The presentation of the HOF 2012 inductees (more on them later) is followed by a 12-man tag in which John Laurinaitis gains control of Raw and SmackDown (further detail would take up too much space). Then, CM Punk defends the WWE Title against Chris Jericho. Some people loved this match, others felt it was a big let-down. I think it was somewhere in the middle: no, it wasn't a classic to rival Taker vs. HHH, but it was still a strong bout that allowed Punk to walk out of a WrestleMania as WWE Champion, even if it wasn't in the main event.
That brings us to the top-liner between John Cena and The Rock. Given the years of fantasy matchmaking by fans, an indirect challenge by Cena in 2009, and the one-year build-up from when it was announced in 2011, it's no exaggeration to call this the most anticipated match in WrestleMania history, if not WWE history. Beforehand, the goosebump-eliciting hype video and the entrances involving performances by MGK and Flo Rida enhance the spectacle even more, as does the pre-match stare down which evokes memories of Rock vs. Hogan at WM X8.
Like Punk vs. Jericho, fans either love or hate this match. I lean closer to the former in this case. This wasn't a technical classic, but it was never expected to be. This was promoted as the kind of match that embodies the term "sports-entertainment", and it delivers plenty of action, showmanship and, yes, entertainment that means the 30-minute bout (accompanied by a continuously huge crowd response in Rock's hometown) lives up to the hype. Despite the match being held in Miami, Rock's triumph was unexpected at the time, although it was booked for a reason, as we found out when Cena evened the score and achieved "redemption" at WM 29.

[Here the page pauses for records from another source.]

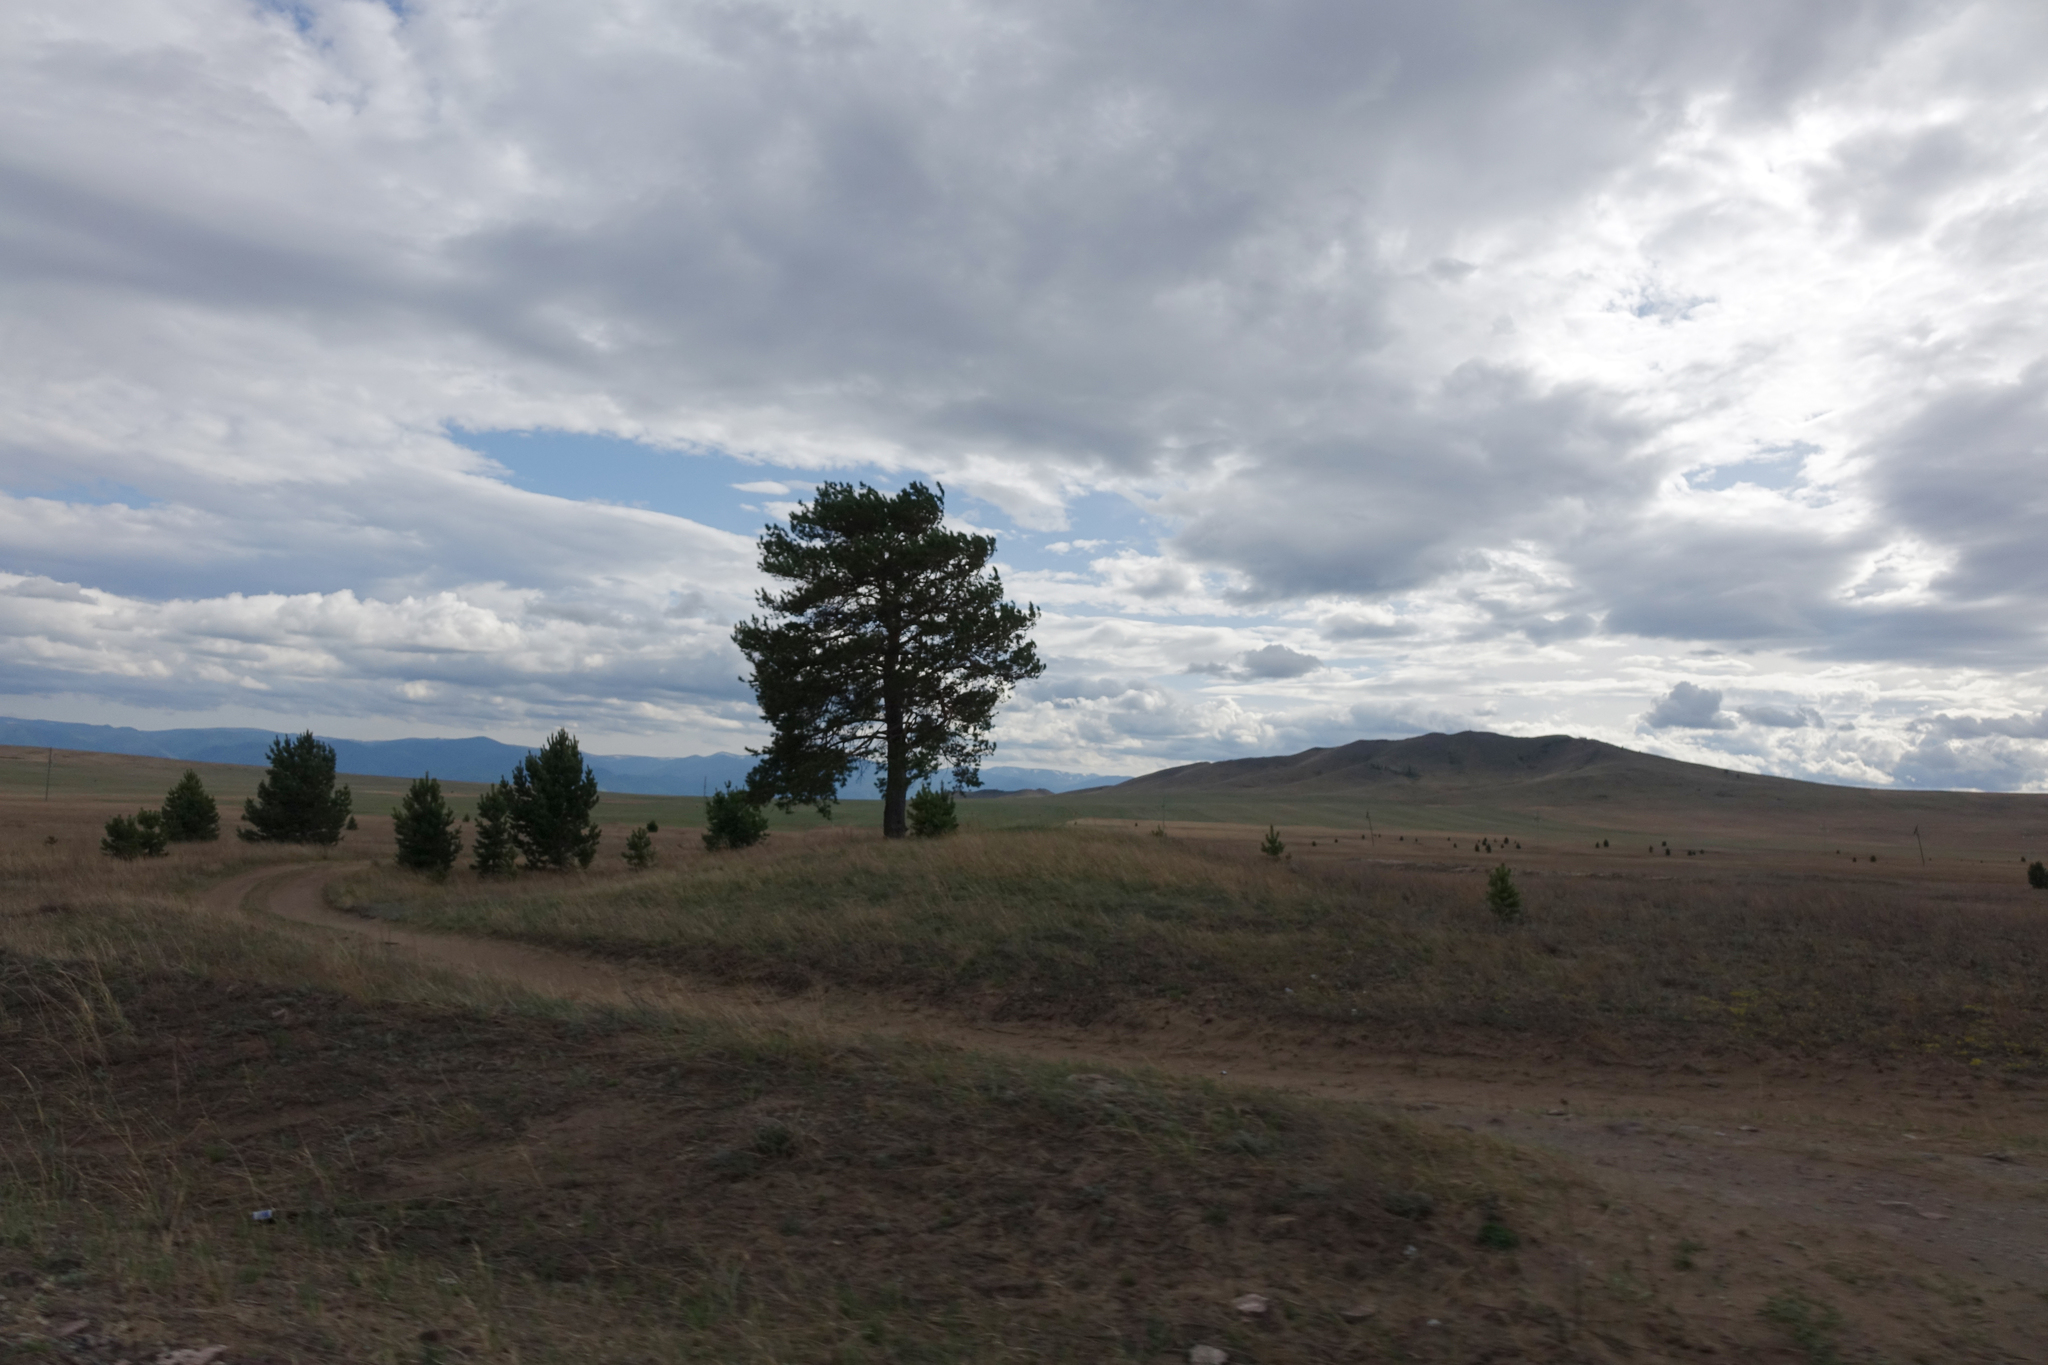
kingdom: Plantae
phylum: Tracheophyta
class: Pinopsida
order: Pinales
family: Pinaceae
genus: Pinus
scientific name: Pinus sylvestris
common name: Scots pine
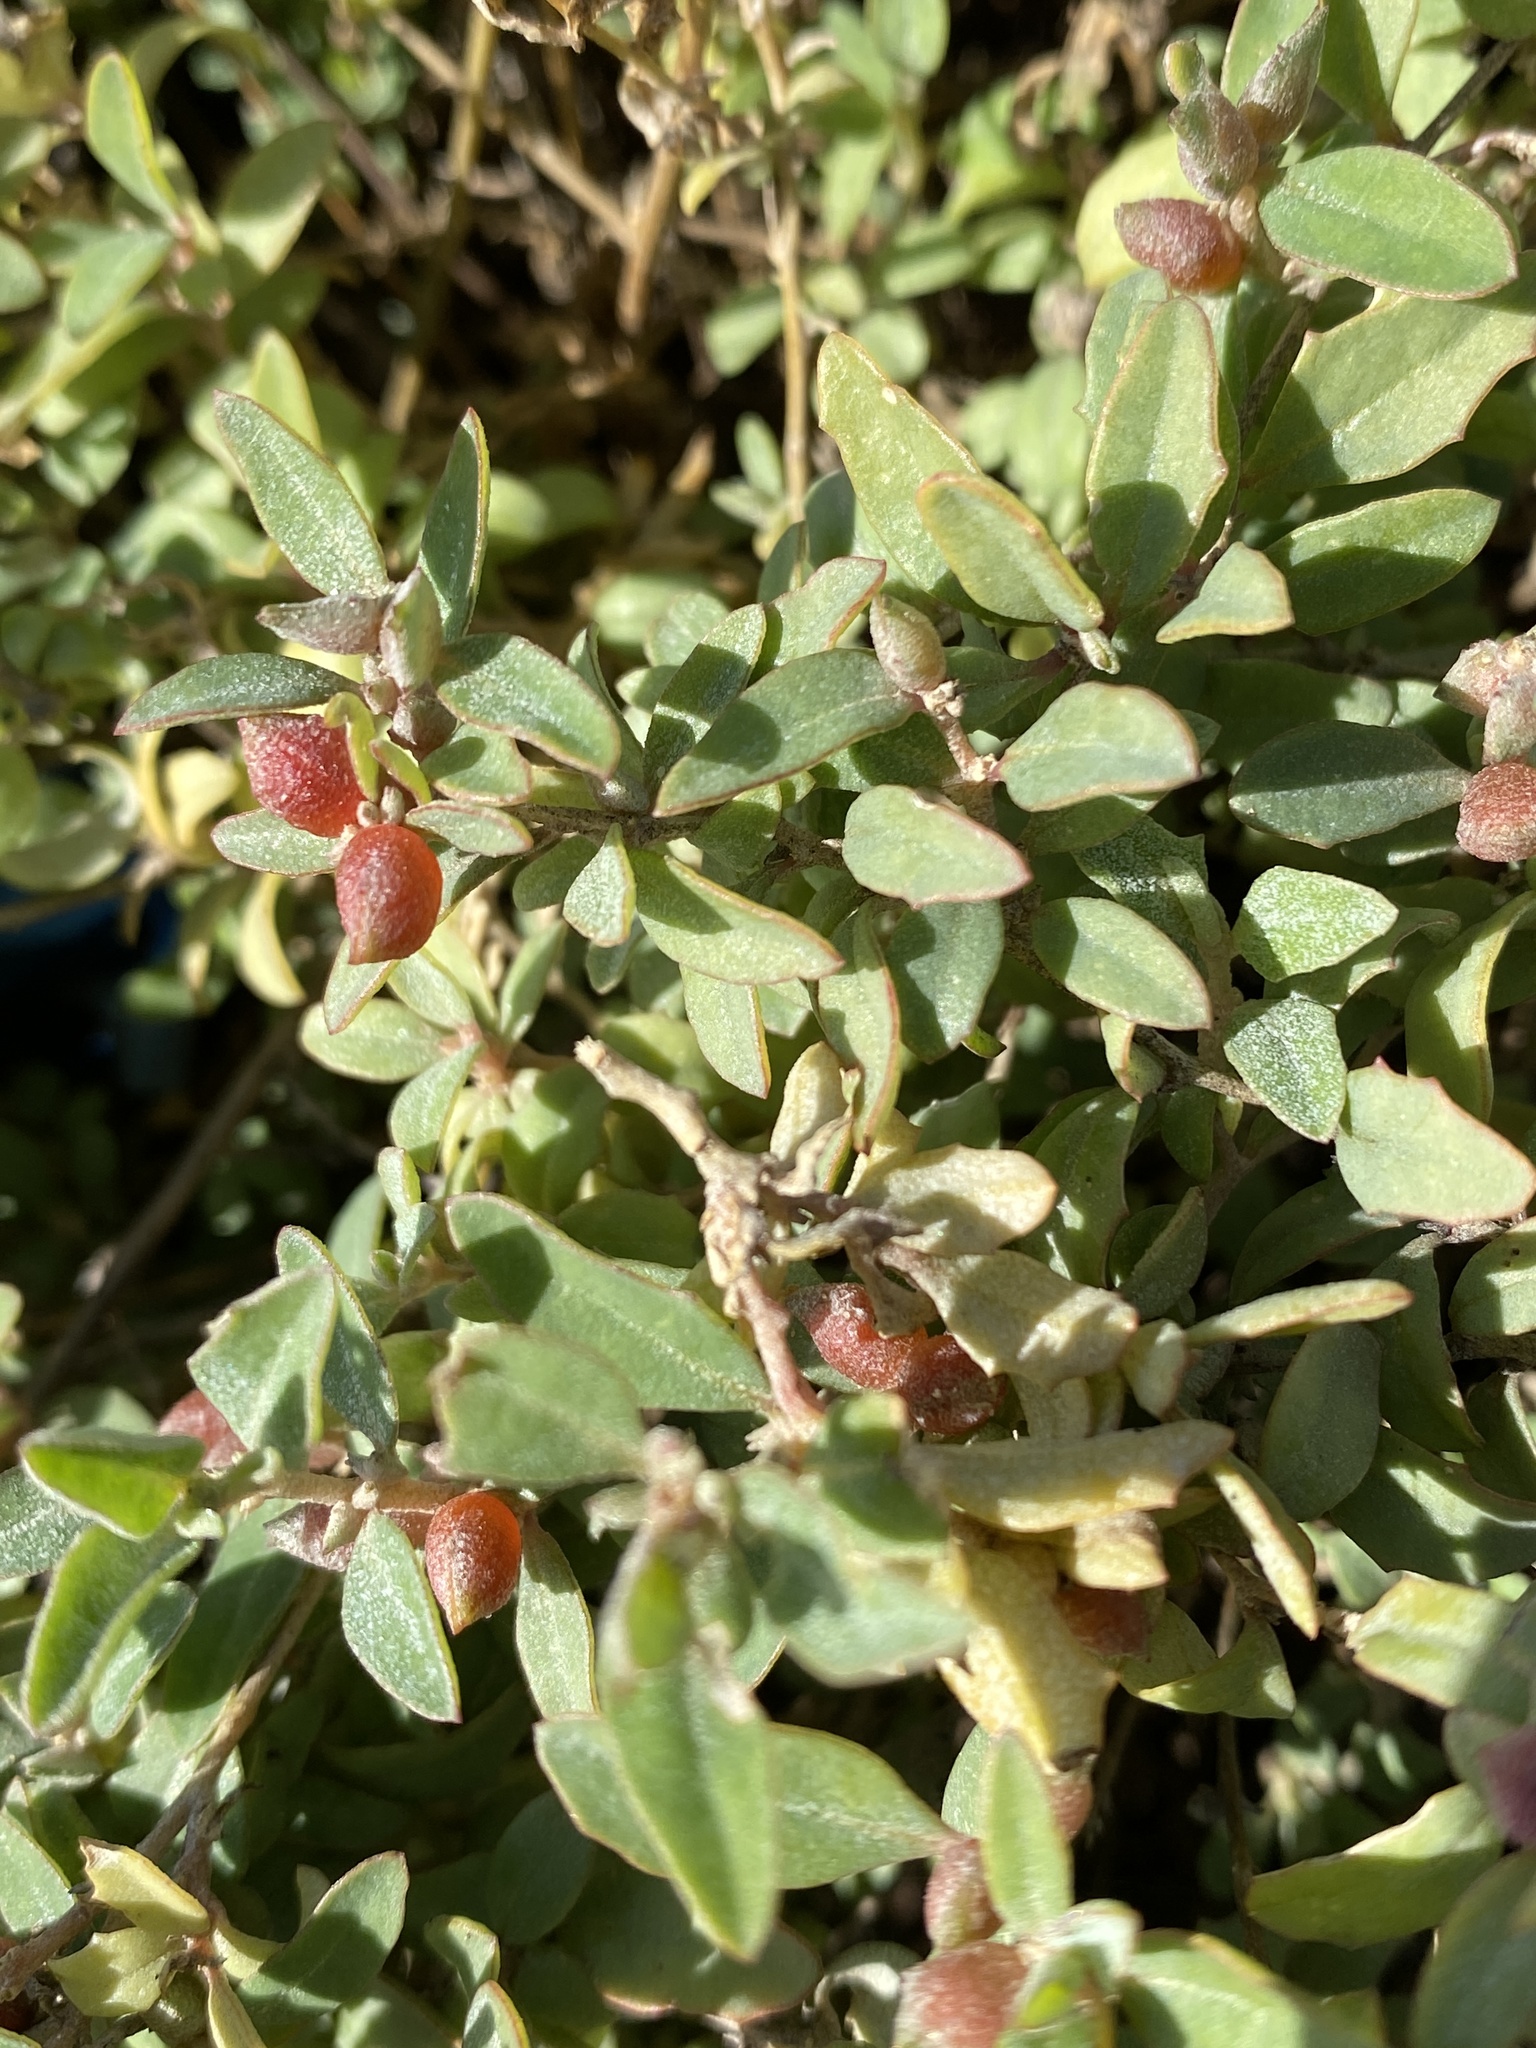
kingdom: Plantae
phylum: Tracheophyta
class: Magnoliopsida
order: Caryophyllales
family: Amaranthaceae
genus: Atriplex
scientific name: Atriplex semibaccata
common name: Australian saltbush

This DVD also includes the 2012 Hall Of Fame induction ceremony. Inducted here are Ron Simmons ("DAMN!" Sorry, I couldn't resist), Mil Mascaras, The Four Horsemen (Ric Flair, Arn Anderson, Barry Windham, Tully Blanchard and manager J.J. Dillon), Iron Mike Tyson (the celebrity inductee), Yokozuna and 2012 star inductee Edge. It is a show typical of this nature, with notable points being that Flair is inducted, for a second time, while still working for TNA; Tyson's bizarre yet humorous speech that follows a equally funny induction by DX; and the induction of Edge, one year after the Rated R Superstar was forced to retire on medical grounds. Overall, this isn't the most entertaining or historic Hall Of Fame ceremony in WWE to date, but both elements apply strongly enough that you should definitely enjoy it.
The other extras are in two parts. One consists of features totally relevant to WM 28: the pre-show press conference and the UT vs. HHH promo video (which, incidentally, is incredibly effective and is one of the top three hype videos in WWE history, in my opinion). The other part is based around The Rock. In 2012, a special edition of a Rock compilation was released on a limited scale in the US and included more matches. Somehow, for the UK market, these bouts are instead featured here. They see Rock clash with Triple H and Kane on Raw in 1998, his Royal Rumble 2000 victory and some promos in 1996 and 2003.
To summarise, WrestleMania XXVIII was probably the most anticipated WM of all-time, and whilst not an in-ring classic to rival the likes of WM X-Seven, it does deliver enough high-quality action, drama, entertainment and emotion that it is definitely in the top ten Manias in history. The HOF ceremony is entertaining enough, and the extras round off the package nicely. It is not a "Once In A Lifetime" DVD production, but it is a must-own for WWE fans nevertheless.